The USS Quad Damage

And now for some maths

Questions confound me like a song stuck in your head. Luckily, there's a great way to forget them.

A friend of mine had been interviewing recently, and he related an interesting interview question to me. At the time, I bumbled my way through it, and we were all talking about angles and affine systems and all sorts of crap. Armed with a white-board, however, it’s embarrassingly easy (unless I misinterpreted or misremembered the question). The question is thus:

There are a series of points on a random plane. Each point is connected to the point nearest to it. In this world, is it possible to create a polygon? Also, is it possible for two lines to cross?

The degenerate case:

The answer to the first question, of course, is yes. If the dots are arranged in a grid, because each adjacent point is equidistant, either all of those points will be connected by lines, or they will be chosen by some rule. If the rule is random or I get to choose, then somewhere on the grid you’re going to see a square. However, this isn’t fun so let’s assume that there’s always a closer or further away alternative.

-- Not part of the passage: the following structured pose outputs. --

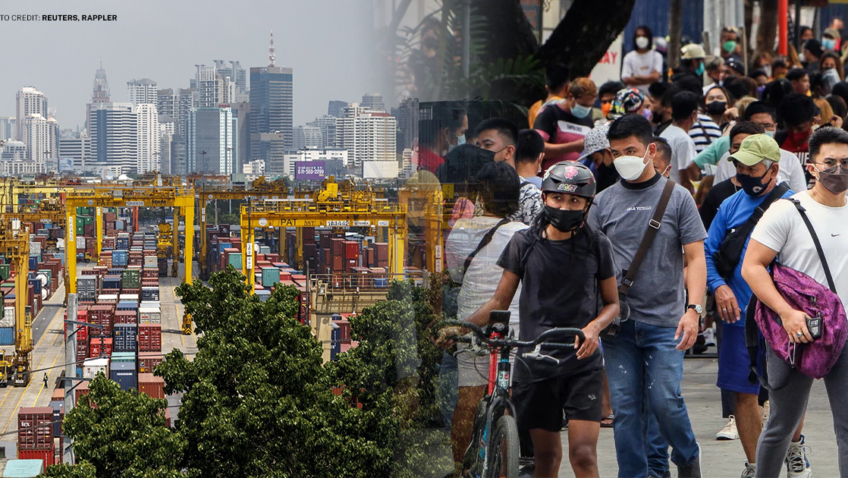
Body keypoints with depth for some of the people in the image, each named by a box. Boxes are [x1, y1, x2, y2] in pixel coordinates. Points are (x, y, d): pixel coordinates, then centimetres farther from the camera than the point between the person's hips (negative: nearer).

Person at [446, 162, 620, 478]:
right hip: (534, 363, 1)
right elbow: (500, 301, 8)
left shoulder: (597, 245, 2)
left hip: (582, 362, -1)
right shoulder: (524, 243, 3)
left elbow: (612, 302, 10)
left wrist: (594, 327, -13)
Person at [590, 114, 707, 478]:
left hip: (665, 322, -2)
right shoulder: (604, 202, 8)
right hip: (618, 323, 2)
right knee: (625, 407, 1)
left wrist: (694, 309, -13)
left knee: (664, 400, -9)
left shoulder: (677, 198, 3)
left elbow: (696, 257, 0)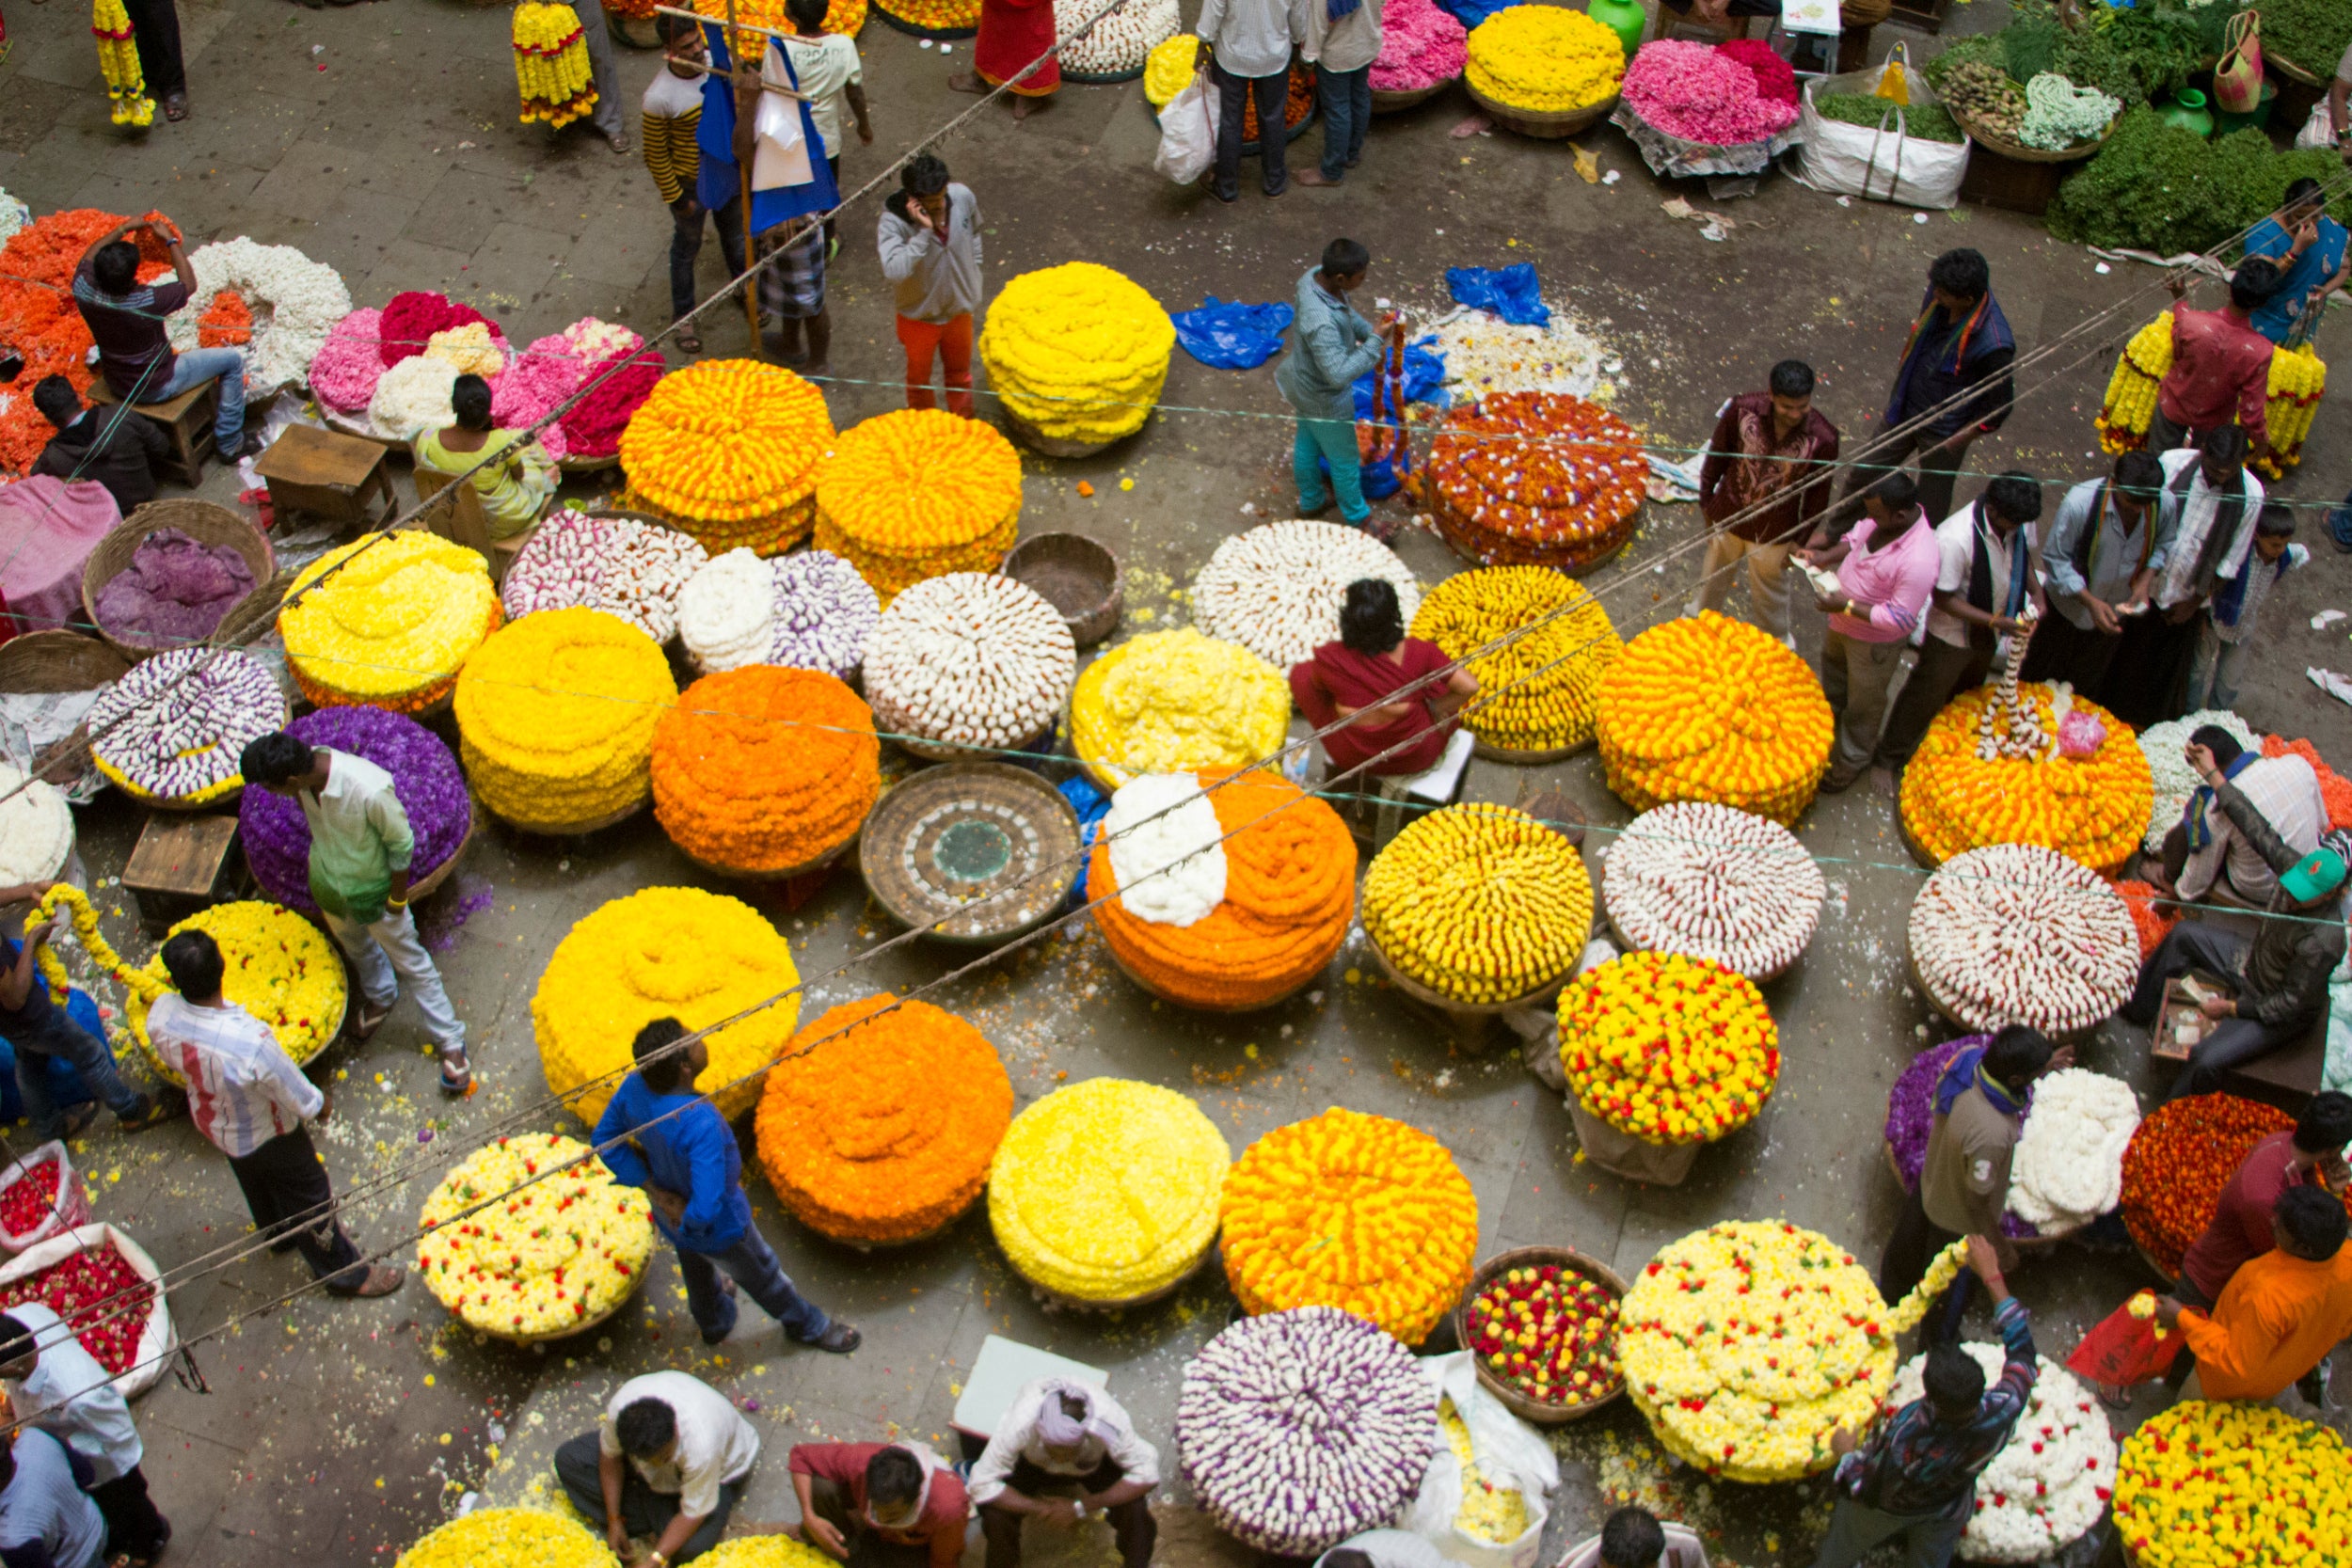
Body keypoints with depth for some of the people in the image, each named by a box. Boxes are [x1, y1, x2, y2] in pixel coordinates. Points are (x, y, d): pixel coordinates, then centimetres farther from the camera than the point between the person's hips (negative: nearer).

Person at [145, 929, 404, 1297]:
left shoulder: (160, 1015, -31)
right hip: (267, 1137, -6)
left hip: (213, 1124, 6)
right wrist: (320, 1104, -5)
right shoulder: (250, 1042, -47)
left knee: (256, 1184, 36)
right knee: (308, 1201, 22)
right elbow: (300, 1100, -29)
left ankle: (278, 1234, 64)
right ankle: (342, 1270, 45)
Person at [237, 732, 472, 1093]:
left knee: (411, 963, 13)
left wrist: (397, 897, -13)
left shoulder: (370, 790, -42)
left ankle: (450, 1042, 31)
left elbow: (401, 842, -24)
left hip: (372, 890, -5)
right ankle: (379, 997, 60)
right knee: (355, 948, 31)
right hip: (326, 883, 5)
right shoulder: (304, 767, -24)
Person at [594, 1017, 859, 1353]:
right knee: (762, 1276, 24)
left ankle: (713, 1321, 66)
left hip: (670, 1216, 6)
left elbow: (605, 1139, -7)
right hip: (720, 1229, -6)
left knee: (697, 1268, 36)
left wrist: (653, 1188, -9)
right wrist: (689, 1223, -19)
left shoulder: (634, 1086, -25)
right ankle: (809, 1326, 52)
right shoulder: (700, 1124, -45)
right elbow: (707, 1208, -42)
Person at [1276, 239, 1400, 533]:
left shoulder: (1315, 275, -17)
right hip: (1325, 399, -8)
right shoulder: (1321, 323, -45)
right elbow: (1340, 374, -43)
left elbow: (1345, 310, 4)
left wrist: (1369, 332, -7)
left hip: (1304, 383, 8)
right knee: (1343, 459, 18)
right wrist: (1374, 341, -37)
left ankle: (1310, 502, 56)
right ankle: (1358, 518, 43)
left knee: (1307, 442, 31)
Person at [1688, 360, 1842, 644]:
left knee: (1769, 587, 23)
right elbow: (1717, 454, -7)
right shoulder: (1743, 409, -26)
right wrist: (1705, 500, 4)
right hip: (1727, 515, 1)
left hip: (1773, 533, -1)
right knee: (1714, 572, 28)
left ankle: (1777, 639, 52)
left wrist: (1801, 539, -2)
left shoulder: (1822, 439, -27)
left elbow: (1817, 495, -11)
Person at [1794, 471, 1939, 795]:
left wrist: (1847, 607, -32)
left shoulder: (1919, 561, -42)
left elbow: (1900, 619, -33)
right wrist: (1827, 555, -16)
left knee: (1863, 702, 18)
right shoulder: (1884, 517, -21)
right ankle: (1829, 714, 66)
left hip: (1874, 640, -8)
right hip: (1843, 623, 8)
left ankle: (1853, 760, 44)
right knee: (1833, 667, 35)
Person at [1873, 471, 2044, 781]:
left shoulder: (2020, 521, -19)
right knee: (1926, 698, 13)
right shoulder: (1955, 538, -39)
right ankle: (1889, 760, 35)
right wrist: (1995, 621, -33)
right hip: (1952, 636, -6)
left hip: (1988, 632, 6)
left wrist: (2036, 592, -13)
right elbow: (1943, 599, -29)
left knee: (1968, 694, 30)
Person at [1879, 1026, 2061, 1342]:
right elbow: (1975, 1200, -30)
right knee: (1950, 1283, 26)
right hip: (1958, 1219, -7)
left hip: (1930, 1181, 7)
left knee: (1909, 1244, 36)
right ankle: (1941, 1340, 55)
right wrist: (2000, 1246, -13)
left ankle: (1889, 1292, 67)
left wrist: (2040, 1066, -3)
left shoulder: (1968, 1056, -28)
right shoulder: (1991, 1134, -47)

The answer to the second question is “depends”. Depends on whether two lines joining counts as two lines “crossing”. If it does, then it’s clear to see that if you only have three points on this plane, there will be a join somewhere.

The interesting case:

For the first question, I’m going to do a proof by contradiction. Imagine there’s a polygon in this space. Then you have four points: A, B, C, and D. You have four lines for each of the points and their nearest neighbour: a, b, c, and d (obviously, a connects AB, b connects BC, etc. because they make a polygon). now, we choose one of these to be the longest edge, in this case “a”. Then, len(b) < len(a); len© < len(b); len(d) < len©, and, to join back up, len(a) < len(d). However, a is the longest edge! Contradiction! You can follow this logic for any number of edges, or you could do induction.

For the second question, I’m going to use the same trick. Imagine there’s a crossed line somewhere. You have edges A, B, C, D, and lines a(AC) and b(BD). We don’t really care about any other lines, except that a and b cross at some point. now let’s cleft the lines in twain; a1 on one side of the cross, and a2 on the other, and b1 and b2 similarly. now imagine edges x(AB), and y(CD). len(x) < len(a1+b1), and len(y) < len(a2+b2). You probably have to draw this to make it make sense, and switch a1/a2, and b1/b2 around until it makes sense. Anyhoo, len(x+y) < len(a1+b1+a2+b2) = len(a+b). That is, either x or y is shorter than a or b. Contradiction!

So umm... yeah... affine transforms my arse (Full disclosure: I was the one who said affine transform).